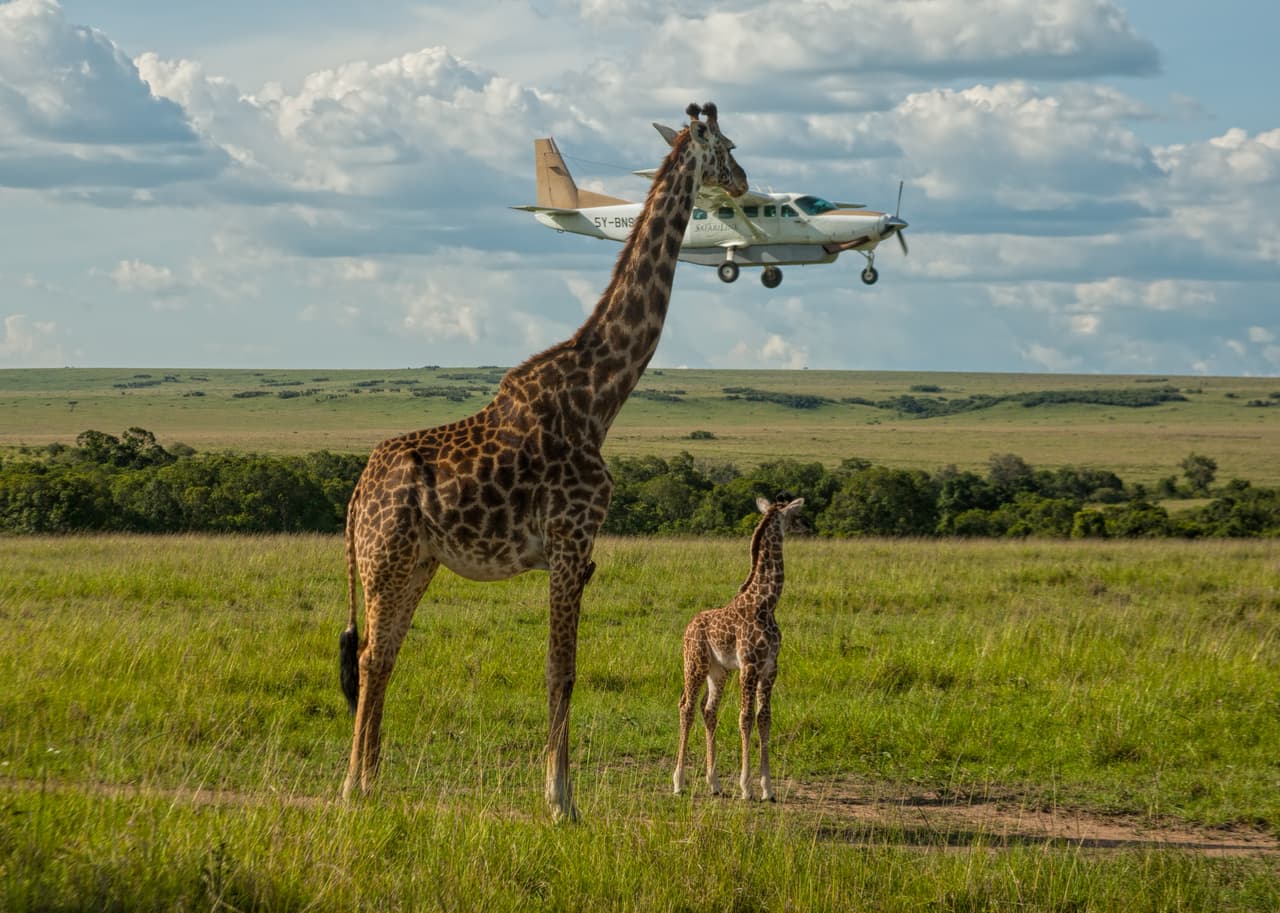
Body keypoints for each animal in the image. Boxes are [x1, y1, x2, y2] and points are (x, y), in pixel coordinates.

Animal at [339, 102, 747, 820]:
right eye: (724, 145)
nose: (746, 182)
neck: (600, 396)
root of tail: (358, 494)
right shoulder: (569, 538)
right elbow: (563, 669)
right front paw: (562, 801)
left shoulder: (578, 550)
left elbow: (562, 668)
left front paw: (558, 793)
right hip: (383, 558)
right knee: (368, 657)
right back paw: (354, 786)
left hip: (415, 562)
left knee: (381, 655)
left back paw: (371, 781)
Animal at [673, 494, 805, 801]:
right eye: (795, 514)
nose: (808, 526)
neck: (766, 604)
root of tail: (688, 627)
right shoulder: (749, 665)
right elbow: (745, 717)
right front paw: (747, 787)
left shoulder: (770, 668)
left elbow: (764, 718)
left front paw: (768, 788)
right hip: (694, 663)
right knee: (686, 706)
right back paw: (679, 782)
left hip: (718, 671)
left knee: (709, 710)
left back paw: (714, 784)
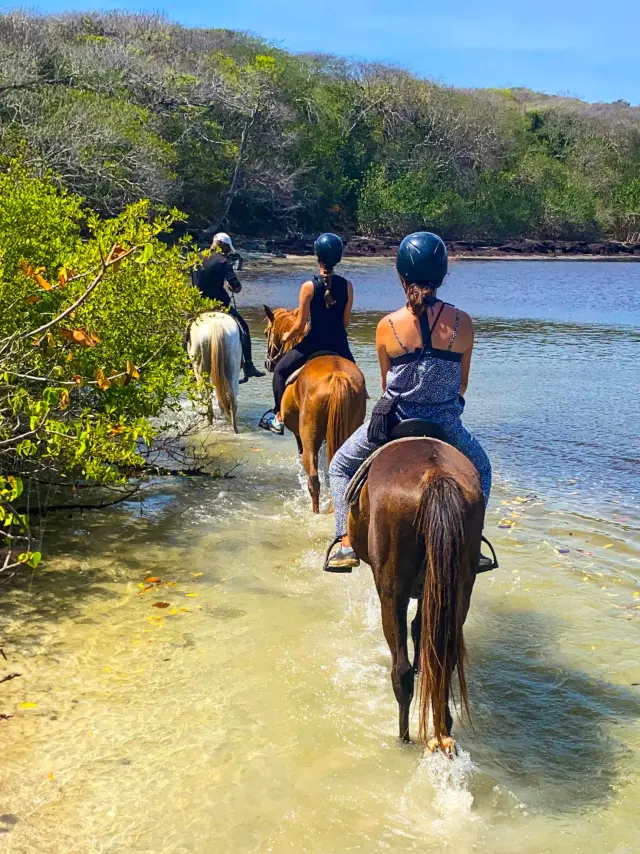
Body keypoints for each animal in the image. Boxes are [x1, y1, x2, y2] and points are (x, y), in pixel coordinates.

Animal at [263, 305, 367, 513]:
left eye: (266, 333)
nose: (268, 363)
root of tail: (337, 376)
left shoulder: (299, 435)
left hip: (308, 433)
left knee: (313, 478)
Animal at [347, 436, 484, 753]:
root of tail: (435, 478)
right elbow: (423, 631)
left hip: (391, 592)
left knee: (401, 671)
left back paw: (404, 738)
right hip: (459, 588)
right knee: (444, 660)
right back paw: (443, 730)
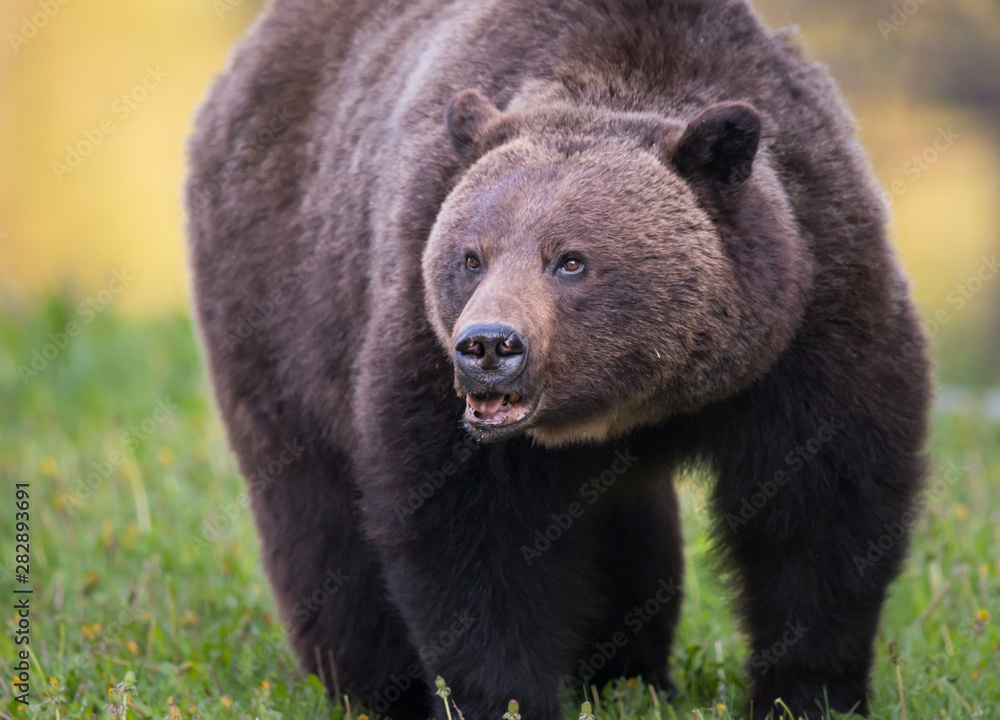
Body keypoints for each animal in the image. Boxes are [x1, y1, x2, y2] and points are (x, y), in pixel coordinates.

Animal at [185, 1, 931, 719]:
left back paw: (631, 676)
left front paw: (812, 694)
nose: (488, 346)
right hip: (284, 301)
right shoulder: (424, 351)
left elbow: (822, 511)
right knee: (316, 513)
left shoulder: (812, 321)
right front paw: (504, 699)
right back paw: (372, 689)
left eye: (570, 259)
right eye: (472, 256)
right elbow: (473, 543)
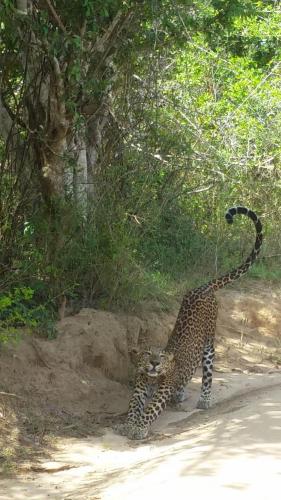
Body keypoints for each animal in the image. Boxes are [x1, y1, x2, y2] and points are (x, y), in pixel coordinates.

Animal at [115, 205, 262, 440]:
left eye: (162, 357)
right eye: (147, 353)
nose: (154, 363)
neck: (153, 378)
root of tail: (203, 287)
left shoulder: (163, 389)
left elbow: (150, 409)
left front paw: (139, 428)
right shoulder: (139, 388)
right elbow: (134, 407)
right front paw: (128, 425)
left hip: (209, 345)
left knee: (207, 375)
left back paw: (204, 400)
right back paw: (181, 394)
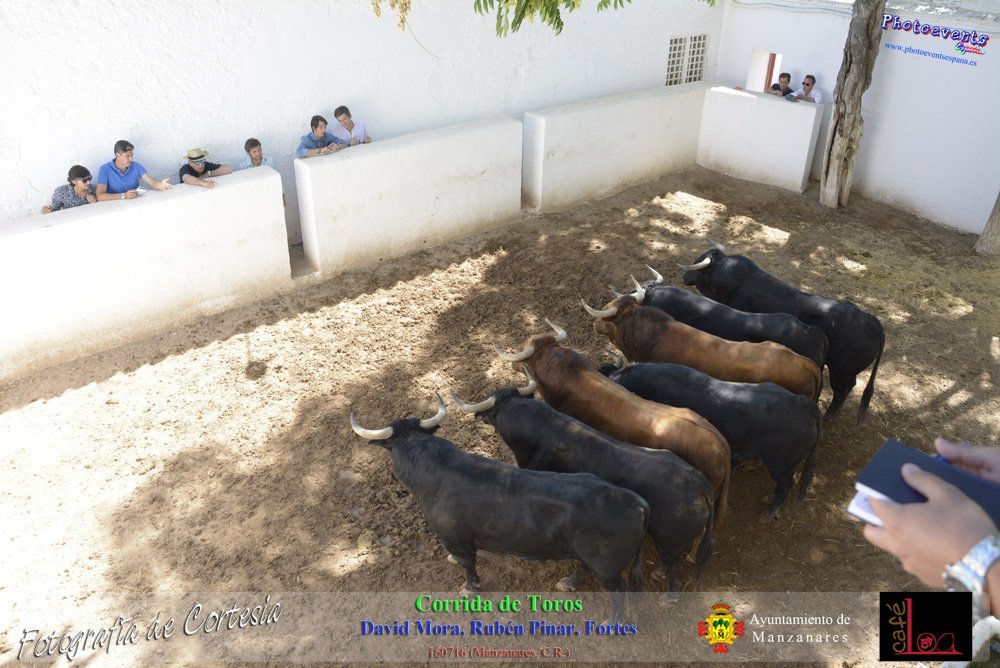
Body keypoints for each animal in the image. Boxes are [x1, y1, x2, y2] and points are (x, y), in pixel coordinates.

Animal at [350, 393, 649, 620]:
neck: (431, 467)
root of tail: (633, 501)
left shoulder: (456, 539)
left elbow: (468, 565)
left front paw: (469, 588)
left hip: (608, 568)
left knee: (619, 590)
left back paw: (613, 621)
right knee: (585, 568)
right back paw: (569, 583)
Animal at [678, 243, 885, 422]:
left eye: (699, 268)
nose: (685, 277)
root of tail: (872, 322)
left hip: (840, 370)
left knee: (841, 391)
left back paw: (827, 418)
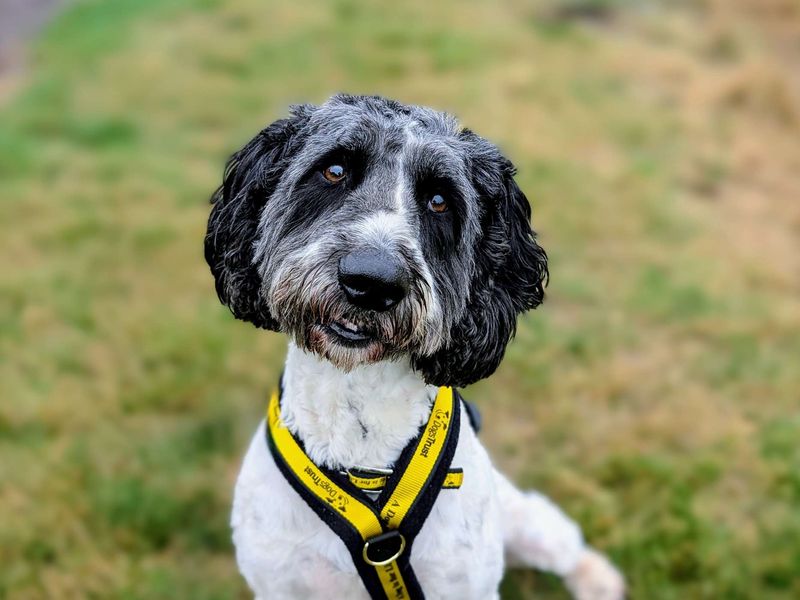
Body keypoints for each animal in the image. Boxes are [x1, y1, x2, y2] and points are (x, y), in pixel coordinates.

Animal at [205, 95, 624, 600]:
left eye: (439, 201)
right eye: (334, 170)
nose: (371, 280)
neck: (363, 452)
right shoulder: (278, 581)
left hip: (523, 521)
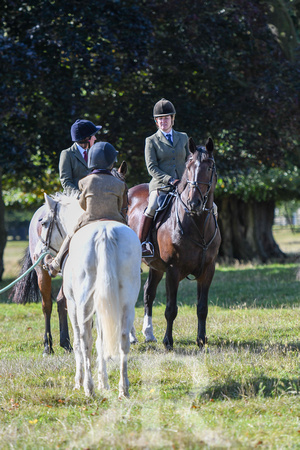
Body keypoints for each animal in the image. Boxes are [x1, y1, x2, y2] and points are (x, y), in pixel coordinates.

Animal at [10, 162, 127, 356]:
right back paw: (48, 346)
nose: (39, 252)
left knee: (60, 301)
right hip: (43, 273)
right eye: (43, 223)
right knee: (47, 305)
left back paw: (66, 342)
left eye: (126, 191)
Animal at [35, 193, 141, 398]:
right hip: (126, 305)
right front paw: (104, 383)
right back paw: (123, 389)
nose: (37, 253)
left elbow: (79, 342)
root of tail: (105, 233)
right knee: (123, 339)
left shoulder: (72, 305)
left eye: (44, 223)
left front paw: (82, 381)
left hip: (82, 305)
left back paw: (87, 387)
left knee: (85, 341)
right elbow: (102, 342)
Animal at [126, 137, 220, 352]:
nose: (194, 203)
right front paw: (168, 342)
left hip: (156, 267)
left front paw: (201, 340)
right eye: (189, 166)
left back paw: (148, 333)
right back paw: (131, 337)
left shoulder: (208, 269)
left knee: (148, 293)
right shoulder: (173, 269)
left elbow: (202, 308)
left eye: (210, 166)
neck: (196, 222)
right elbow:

------------------------------------------------

> [Work required]
Return every entry above exactly as written, minus the pictures.

> [Answer to the problem]
Body keypoints for each animal in the image. Boxes are [x1, y1, x2, y2] and points are (x, y), in pixel coordinates.

Animal at [339, 102, 747, 820]:
right eye: (724, 145)
nose: (746, 182)
neck: (600, 396)
root of tail: (358, 494)
right shoulder: (569, 538)
right elbow: (563, 669)
right front paw: (562, 801)
left shoulder: (578, 550)
left elbow: (562, 668)
left front paw: (558, 793)
right hip: (383, 558)
right knee: (368, 657)
right back paw: (354, 786)
left hip: (415, 562)
left knee: (381, 655)
left back paw: (371, 781)
Animal at [673, 494, 805, 801]:
right eye: (795, 514)
nose: (808, 526)
neck: (766, 604)
root of tail: (688, 627)
right shoulder: (749, 665)
right elbow: (745, 717)
right front paw: (747, 787)
left shoulder: (770, 668)
left elbow: (764, 718)
left front paw: (768, 788)
right hip: (694, 663)
right knee: (686, 706)
right back paw: (679, 782)
left hip: (718, 671)
left knee: (709, 710)
left back paw: (714, 784)
Body keypoints for each animal in the image. Boxes are [x1, y1, x2, y2] and points are (x, y), in pixel coordinates.

Animal at [263, 305, 367, 513]:
left eye: (266, 333)
nose: (268, 363)
root of tail: (337, 376)
left shoulder: (299, 435)
left hip: (308, 433)
left knee: (313, 478)
Animal at [347, 436, 484, 753]:
root of tail: (435, 478)
right elbow: (423, 631)
left hip: (391, 592)
left knee: (401, 671)
left back paw: (404, 738)
right hip: (459, 588)
right knee: (444, 660)
right back paw: (443, 730)
Body keypoints for each animal in the image. Boxes are [x1, y1, x2, y2] and points are (x, y), in pixel coordinates.

Animal at [185, 1, 931, 719]:
left back paw: (631, 676)
left front paw: (812, 694)
nose: (488, 346)
right hip: (284, 301)
right shoulder: (424, 351)
left elbow: (822, 511)
right knee: (316, 513)
left shoulder: (812, 321)
right front paw: (504, 699)
right back paw: (372, 689)
left eye: (570, 259)
right eye: (472, 256)
right elbow: (473, 543)
Body keypoints for each animal in the image. Boxes are [x1, y1, x2, y2] and points are (x, y), in pixel coordinates.

Animal at [115, 205, 262, 440]:
left eye: (162, 357)
right eye: (147, 353)
nose: (154, 363)
neck: (153, 378)
root of tail: (203, 287)
left shoulder: (163, 389)
left elbow: (150, 409)
left front paw: (139, 428)
right shoulder: (139, 388)
right elbow: (134, 407)
right front paw: (128, 425)
left hip: (209, 345)
left knee: (207, 375)
left back paw: (204, 400)
right back paw: (181, 394)
Body keypoints for each animal in the image. Boxes are [x1, y1, x2, y2] and points are (x, y), in pixel coordinates.

Animal at [350, 393, 649, 620]:
neck: (431, 467)
root of tail: (633, 501)
left shoulder: (456, 539)
left elbow: (468, 565)
left front paw: (469, 588)
left hip: (608, 568)
left knee: (619, 590)
left back paw: (613, 621)
right knee: (585, 568)
right back paw: (569, 583)
Animal at [678, 243, 885, 422]:
left eye: (699, 268)
nose: (685, 277)
root of tail: (872, 322)
left hip: (840, 370)
left knee: (841, 391)
left back paw: (827, 418)
Body keypoints for each animal in the image. Boxes are [x1, y1, x2, y2] and points are (x, y), in pixel coordinates.

Animal at [205, 95, 624, 600]:
left eye: (439, 201)
right eye: (334, 170)
nose: (371, 280)
neck: (363, 452)
right shoulder: (278, 581)
left hip: (523, 521)
Body keypoints for each animal in the image. Boxes are [x1, y1, x2, y2] and points are (x, y), in pixel coordinates.

Animal at [10, 162, 127, 356]:
right back paw: (48, 346)
nose: (39, 252)
left knee: (60, 301)
right hip: (43, 273)
right eye: (43, 223)
right knee: (47, 305)
left back paw: (66, 342)
left eye: (126, 191)
Animal at [35, 193, 141, 398]:
right hip: (126, 305)
right front paw: (104, 383)
right back paw: (123, 389)
nose: (37, 253)
left elbow: (79, 342)
root of tail: (105, 233)
right knee: (123, 339)
left shoulder: (72, 305)
left eye: (44, 223)
left front paw: (82, 381)
left hip: (82, 305)
left back paw: (87, 387)
left knee: (85, 341)
right elbow: (102, 342)
Animal at [126, 137, 220, 352]:
nose: (194, 203)
right front paw: (168, 342)
left hip: (156, 267)
left front paw: (201, 340)
right eye: (189, 166)
left back paw: (148, 333)
right back paw: (131, 337)
left shoulder: (208, 269)
left knee: (148, 293)
right shoulder: (173, 269)
left elbow: (202, 308)
left eye: (210, 166)
neck: (196, 222)
right elbow:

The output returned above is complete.